Bob is dead. Mike and I were napping in short shifts, trying to conserve energy for the hike ahead. I awoke to coughs, and looked over at Bob in the dim light. His breathing was shallow, his face even more wrinkled, eyes sunken and yellow. His hands trembled slightly as he drew one last breath, shuddered, and went still.
It’s the strangest thing I’ve ever seen, the way he deteriorated over only a few hours. He’d been fit enough for a twenty-mile hike twelve hours before. Something is very wrong here. What could have killed him that quickly? A contagion? A bug he caught here at Stonehenge when the glass parted? Could the structure have sealed a virus or bacteria inside for all these years? I glance at the bones in the short, manicured grass. Is that what killed these people? Whatever it is, it doesn’t seem to have affected either Mike or me—at least, not yet.
Looking down at Bob’s still body, I can’t help but think he would have liked passing away here, in a place devoted to science, technology, and history, a monument that has represented those things for thousands of years.
We feel we should do something with Bob’s body, give him some kind of ceremony, but the reality is, we don’t have the time or the tools for a proper burial. In the end we lay him close to the other bodies and fold his arms over his chest.
At the edge of the structure, I pause. “We’ll have to move fast, for our sake and the camp’s. We only stop to rest when absolutely necessary.” Mike nods, and we step under the glass door into the field.
We’ve marched all night through the wind, rain, and cold, but we have to stop, try to warm up and rest, to prepare ourselves for whatever awaits at camp. We’re exhausted, hungry, and freezing, but we’re almost home. We’ve seen no sign of the airship, but we’ll know whether it found the crash site soon.
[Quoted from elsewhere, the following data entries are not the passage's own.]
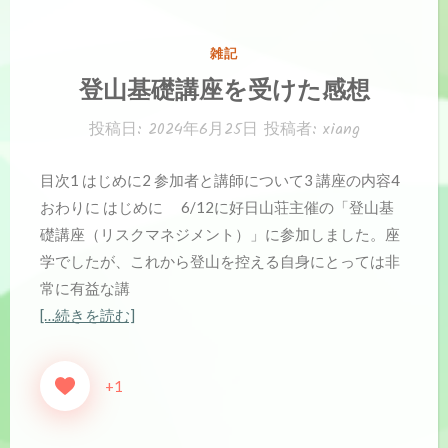
カ
雑記
テ
登山基礎講座を受けた感想
ゴ
リ
投稿日:
2024年6月25日
投稿者:
xiang
ー:
目次1 はじめに2 参加者と講師について3 講座の内容4
おわりに はじめに 6/12に好日山荘主催の「登山基
礎講座（リスクマネジメント）」に参加しました。座
学でしたが、これから登山を控える自身にとっては非
常に有益な講
[…続きを読む]
+1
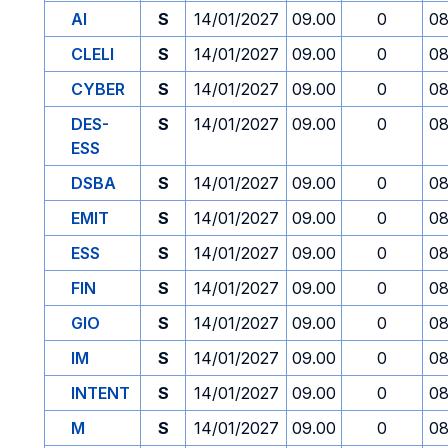
AI
S
14/01/2027
09.00
0
08
CLELI
S
14/01/2027
09.00
0
08
CYBER
S
14/01/2027
09.00
0
08
DES-
S
14/01/2027
09.00
0
08
ESS
DSBA
S
14/01/2027
09.00
0
08
EMIT
S
14/01/2027
09.00
0
08
ESS
S
14/01/2027
09.00
0
08
FIN
S
14/01/2027
09.00
0
08
GIO
S
14/01/2027
09.00
0
08
IM
S
14/01/2027
09.00
0
08
INTENT
S
14/01/2027
09.00
0
08
M
S
14/01/2027
09.00
0
08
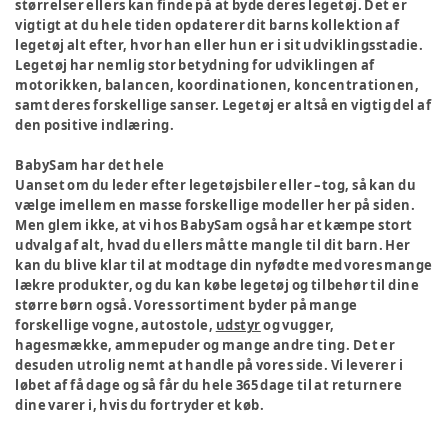
størrelser ellers kan finde på at byde deres legetøj. Det er
vigtigt at du hele tiden opdaterer dit barns kollektion af
legetøj alt efter, hvor han eller hun er i sit udviklingsstadie.
Legetøj har nemlig stor betydning for udviklingen af
motorikken, balancen, koordinationen, koncentrationen,
samt deres forskellige sanser. Legetøj er altså en vigtig del af
den positive indlæring.
BabySam har det hele
Uanset om du leder efter legetøjsbiler eller –tog, så kan du
vælge imellem en masse forskellige modeller her på siden.
Men glem ikke, at vi hos BabySam også har et kæmpe stort
udvalg af alt, hvad du ellers måtte mangle til dit barn. Her
kan du blive klar til at modtage din nyfødte med vores mange
lækre produkter, og du kan købe legetøj og tilbehør til dine
større børn også. Vores sortiment byder på mange
forskellige vogne, autostole,
udstyr
og vugger,
hagesmække, ammepuder og mange andre ting. Det er
desuden utrolig nemt at handle på vores side. Vi leverer i
løbet af få dage og så får du hele 365 dage til at returnere
dine varer i, hvis du fortryder et køb.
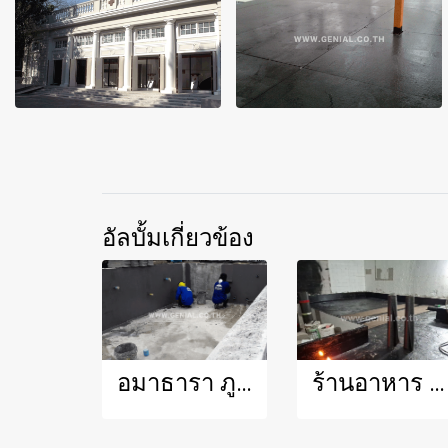
อัลบั้มเกี่ยวข้อง
อมาธารา ภูเก็ต ทา 228
ร้านอาหาร แผ่นกันซึม 3 มม ผิวทราย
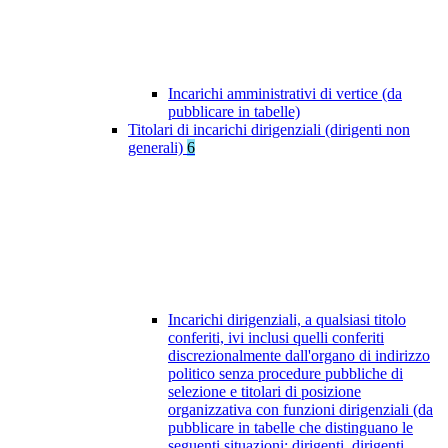
Incarichi amministrativi di vertice (da
pubblicare in tabelle)
Titolari di incarichi dirigenziali (dirigenti non
generali)
6
Incarichi dirigenziali, a qualsiasi titolo
conferiti, ivi inclusi quelli conferiti
discrezionalmente dall'organo di indirizzo
politico senza procedure pubbliche di
selezione e titolari di posizione
organizzativa con funzioni dirigenziali (da
pubblicare in tabelle che distinguano le
seguenti situazioni: dirigenti, dirigenti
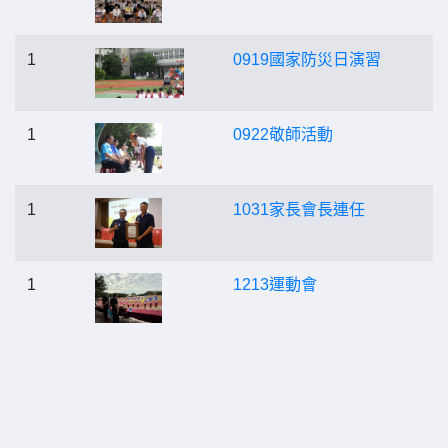
1
0919國家防災日演習
1
0922敬師活動
1
1031家長會長連任
1
1213運動會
And whether it’s a friend or foe.
As the first faint rays of sunrise paint the treetops, I climb a ridge a mile from the crash site, draw the binoculars from my jacket, and scan the distance until I find the camp by the lake. The fire’s long extinguished; I can’t see the faintest trace of smoke. Blue blankets dot the muddy bank, all empty, not a soul in sight. That’s either very good or very bad.
I pan left, searching for the nose section of the plane through the dense forest, but something else swims into view through the lenses first: three long tents, plastic stretched over arched metal supports, like round style greenhouses. What is it? A field hospital? A lab? Beside the tents, white body bags are stacked in neat pyramids like firewood. There must be fifty of them. My mouth goes dry, and I scan more quickly, searching for a clue about what’s going on.
The door to the nose section is open, and there’s no movement inside.
I pan out farther, searching. The airship I saw at Stonehenge—no, two of them, in a clearing. They’re huge, three times the size of the plane’s nose section. The ships’ outer doors are closed, and there’s no sign of movement around either vessel.
I run the binoculars over every inch of the forest, but I can’t see any movement. Whatever’s happening is hidden by the trees or the long plastic tents. We’ll have to get closer.